If that happens, it will be because Democrats, led by Pelosi, vote to make it so, as they did when they voted to censure and strip Republican Arizona Rep. Paul Gosar of his committee assignments after he posted a photoshopped anime video that appears to show him killing Democratic Rep. Alexandria Ocasio-Cortez of New York. Just two Republicans -- Illinois Rep. Adam Kinzinger and Wyoming Rep. Liz Cheney -- joined Democrats in that vote, while McCarthy refused to explicitly condemn Gosar's behavior and instead threatened retaliation over the "new standard" by a future GOP majority.
McCarthy has similarly signaled he will not take any material steps to rebuke Boebert, who said on Twitter, "I apologize to anyone in the Muslim community I offended with my comment about Rep. Omar. I have reached out to her office to speak with her directly. There are plenty of policy differences to focus on without this unnecessary distraction."

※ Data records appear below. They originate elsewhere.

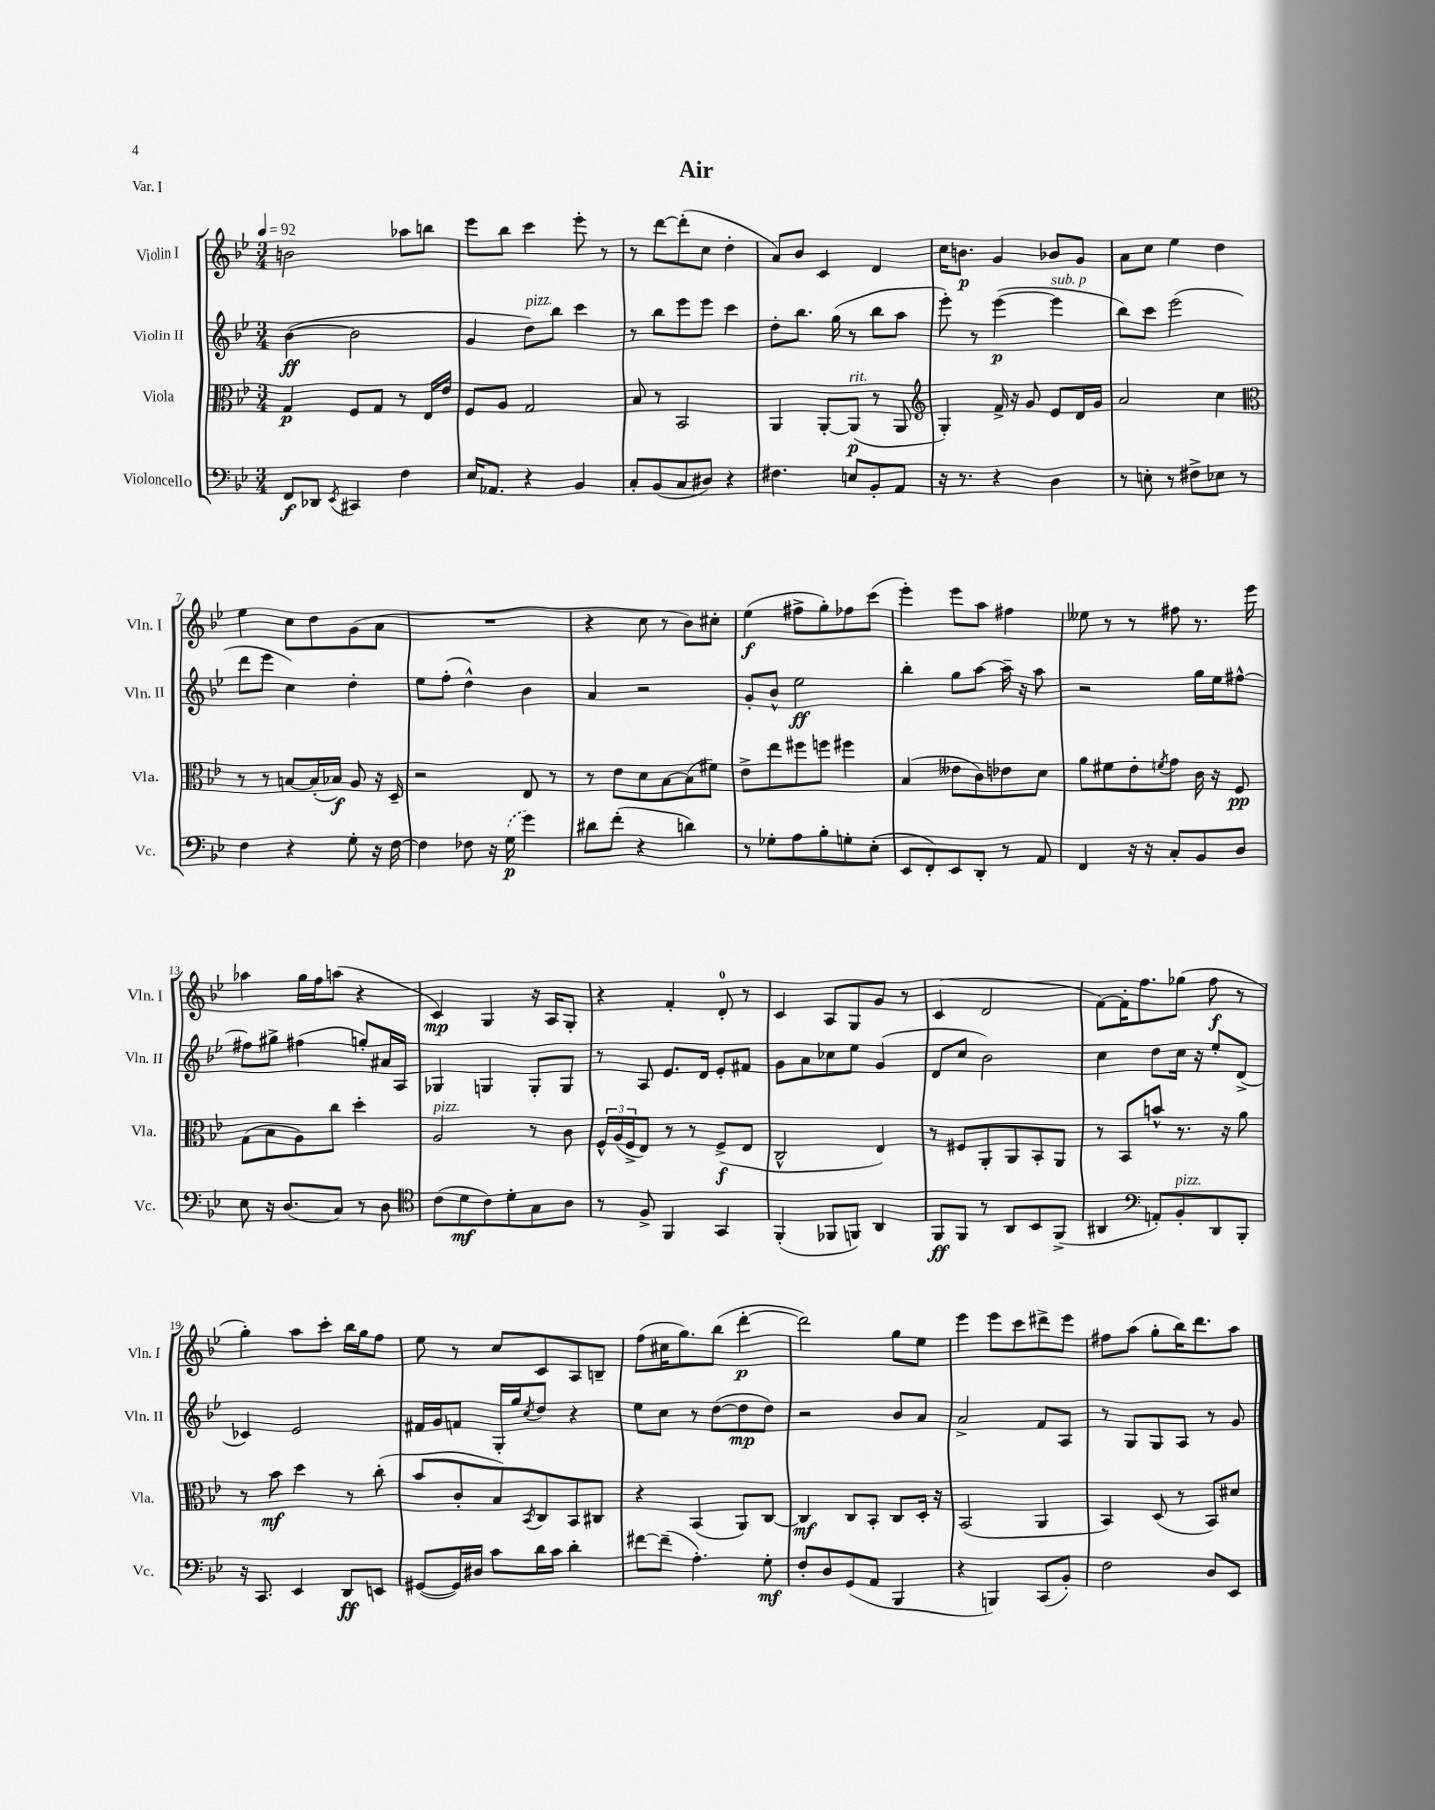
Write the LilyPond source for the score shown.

\header { title = "Air" piece = "Var. I" }
<<
\new StaffGroup <<
\new Staff = "s0" \with { instrumentName = "Violin I" shortInstrumentName = "Vln. I" } {
    \clef treble \key bes \major \numericTimeSignature \time 3/4 \tempo 4 = 92
    b'2 aes''8 b''8 |
    ees'''8 bes''8 c'''4 ees'''8-. r8 |
    r8 d'''8~ d'''8-.( c''8 d''4-. |
    a'8) bes'8 c'4 d'4 |
    c''16 b'8.\p g'4 bes'8 g'8 |
    a'8 c''8 ees''4 d''4 |
    ees''4 c''8 d''8 g'8( a'8 |
    R2. |
    r4 c''8 r8 bes'8) cis''8-. |
    ees''4\f( fis''8-> g''8-.) fes''8 c'''8( |
    ees'''4-.) ees'''8 a''8 fis''4 |
    eeses''8 r8 r8 fis''8 r8. ees'''16 |
    aes''4 g''16 f''16 a''8( r4 |
    c'4\mp) g4 r16 a16 g8-. |
    r4 f'4-. d'8-0-. r8 |
    c'4 a8 g8 g'8 r8 |
    c'4( d'2 |
    f'8~) f'16-. f''8. ges''8( f''8\f r8 |
    g''4-.) a''8 c'''8-. bes''16 g''16 f''8 |
    ees''8 r8 c''8 c'8 a8 b8-- |
    f''8( cis''16 g''8.) bes''8( d'''4~-.\p |
    d'''2) g''8 ees''8 |
    ees'''4 ees'''8 c'''8 dis'''8-> ees'''8 |
    fis''8 a''8( g''8-. bes''16) d'''8. a''8 \bar "|." |
}
\new Staff = "s1" \with { instrumentName = "Violin II" shortInstrumentName = "Vln. II" } {
    \clef treble \key bes \major \numericTimeSignature \time 3/4
    bes'4~\ff( bes'2 |
    g'4 d''8^\markup { \italic "pizz." }) bes''8 c'''4 |
    r8 bes''8 ees'''8 ees'''8 c'''4 |
    d''8-. bes''8. g''16( r8 bes''8 a''8 |
    ees'''8-.) r8 ees'''4~\p( ees'''4^\markup { \italic "sub. p" } |
    bes''8) c'''8 ees'''2( |
    d'''8 ees'''8 c''4) d''4-. |
    ees''8 f''8-.( d''4-^) bes'4 |
    a'4 r2 |
    g'8-. bes'8-^ ees''2\ff |
    bes''4-. g''8 a''8~ a''16-- r16 a''8 |
    r2 g''16 ees''16 fis''8~-^ |
    fis''8 gis''8-> fis''4( g''8-.) ais'16 a16 |
    ges4 g4 g8-. g8 |
    r8 a8 ees'8. d'16 ees'8-. fis'8 |
    g'8 a'8 ces''8 ees''8 g'4( |
    d'8 c''8 bes'2) |
    c''4 d''8 c''16 r16 ees''8-. d'8->( |
    ces'4) ees'2 |
    fis'16 g'16 f'8 g16-. g''16 \acciaccatura { c''8 } d''8 r4 |
    ees''8 c''8 r8 d''8~( d''8\mp d''8) |
    r2 bes'8 a'8 |
    a'2-> f'8 a8 |
    r8 g8 g8 a8 r8 g'8 \bar "|." |
}
\new Staff = "s2" \with { instrumentName = "Viola" shortInstrumentName = "Vla." } {
    \clef alto \key bes \major \numericTimeSignature \time 3/4
    g4\p f8 g8 r8 ees16 ees'16 |
    f8 a8 g2 |
    bes8 r8 bes,2 |
    a,4 a,8~-. a,8\p^\markup { \italic "rit." }( r8 a,8 |
    \clef treble g4-.) f'16-> r16 g'8 ees'8 d'16 g'16 |
    a'2 c''4 |
    \clef alto r8 r8 b8~ b16-.( bes16\f) a8 r16 d16-- |
    r2 ees8 r8 |
    r8 ees'8 d'8 bes8~ bes8( fis'8) |
    ees'8-> ees''8 fis''8 f''8 fis''4 |
    bes4( eeses'8 c'8) ees'8 d'8 |
    a'8 fis'8 ees'8-. \acciaccatura { f'8 } g'8 c'16 r16 f8\pp |
    g8( bes8 a8) c''8 d''4-. |
    a2^\markup { \italic "pizz." } r8 c'8 |
    \tuplet 3/2 { f16-^ a16( f16-> } ees8) r8 r8 f8->\f( ees8 |
    c2-^ ees4) |
    r8 fis8 a,8-. a,8 bes,8-. a,8 |
    r8 bes,8 b'8-^ r8. r16 a'8 |
    r8 bes'8\mf d''4 r8 c''8-.( |
    bes'8 c'8-. bes8) \acciaccatura { bes,8 } c8 bes,8 cis8 |
    r4 bes,4( a,8) c8~ |
    c4\mf c8 bes,8-. c8 d16-. r16 |
    bes,2( a,4 |
    bes,4) d8( r8 bes,8) dis'8 \bar "|." |
}
\new Staff = "s3" \with { instrumentName = "Violoncello" shortInstrumentName = "Vc." } {
    \clef bass \key bes \major \numericTimeSignature \time 3/4
    f,8\f des,8 \acciaccatura { ees,8 } cis,4 f4 |
    ees16 aes,8. r4 bes,4 |
    c8-. bes,8( c8 dis8) r4 |
    fis4. e8 bes,8-. a,8 |
    r16 r8. r4 d4 |
    r8 e8-. r8 fis8-> ees8 r8 |
    f4 r4 g8-. r16 f16~ |
    f4 fes8 r16 \once \slurDashed g16\p( g'4) |
    dis'8 f'8-.( r4 d'4) |
    r8 ges8-. a8 bes8-. g8-. ees8-.( |
    ees,8 f,8-.) ees,8 d,8-. r8 a,8 |
    f,4 r16 r16 c8-. bes,8 d8 |
    ees8 r16 d8.( c8) r8 d8 |
    \clef tenor c'8( d'8\mf c'8) d'8-. g8 a8 |
    r8 f8-> f,4 g,4 |
    f,4-.( fes,8 f,8) a,4 |
    f,8\ff f,8 r8 a,8 bes,8 f,8->( |
    ais,4 \clef bass a,8-.) bes,8-.^\markup { \italic "pizz." } d,8 bes,,8-. |
    r16 c,8. ees,4 d,8\ff e,8 |
    gis,8~( gis,16) dis16 c'8 d'16 c'16 d'4-. |
    fis'8~ fis'8--( a4.-.) g8-.\mf |
    f8-. d8 g,8( a,8 bes,,4 |
    r4 b,,4) c,8( bes,8-.) |
    f2 d8 ees,8 \bar "|." |
}
>>
>>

The conversation between Boebert and Omar did not go well. The Democrat said she hung up on Boebert after she "refused to publicly acknowledge her hurtful and dangerous comments" and then "doubled down on her rhetoric."
Speaking to Tapper, Omar lit into McCarthy, questioning his honesty and willingness to confront members like Boebert, a favorite of the GOP's far right.
"McCarthy is a liar and a coward," Omar said. "He doesn't have the ability to condemn the kind of bigoted Islamophobia and anti-Muslim rhetoric that are being trafficked by a member."
In the Washington Dole leaves behind, GOP leadership's acceptance of this kind of dangerous language is closer to the norm than the "norms" elder statesmen from both parties, including Biden, now pine after. Whether Dole saw it coming or not, he and many others did little stem the tide. That his now famous 2018 salute at the casket of the late former President George H.W. Bush, his political rival for decades, struck such a nerve underscored the complexity of a man who, so unlike Trump in that and other moments, saw fit to support him in two campaigns.
Still, there were grace notes on Sunday for Dole, whose courage and sacrifice with the Army's 10th Mountain Division goes unquestioned, along with praise for his work in Congress to, among other things, champion a bill that shored up Social Security in the early 1980s.
"From bravely serving overseas & in Congress, to his fierce advocacy for our veterans & the creation of the WWII Memorial—Senator Bob Dole was an American hero in every sense of the word," tweeted Democratic Sen. Raphael Warnock of Georgia, who entered politics as the senior pastor of Ebenezer Baptist Church in Atlanta. "May God grant peace to his family & all those across our nation who loved & knew him."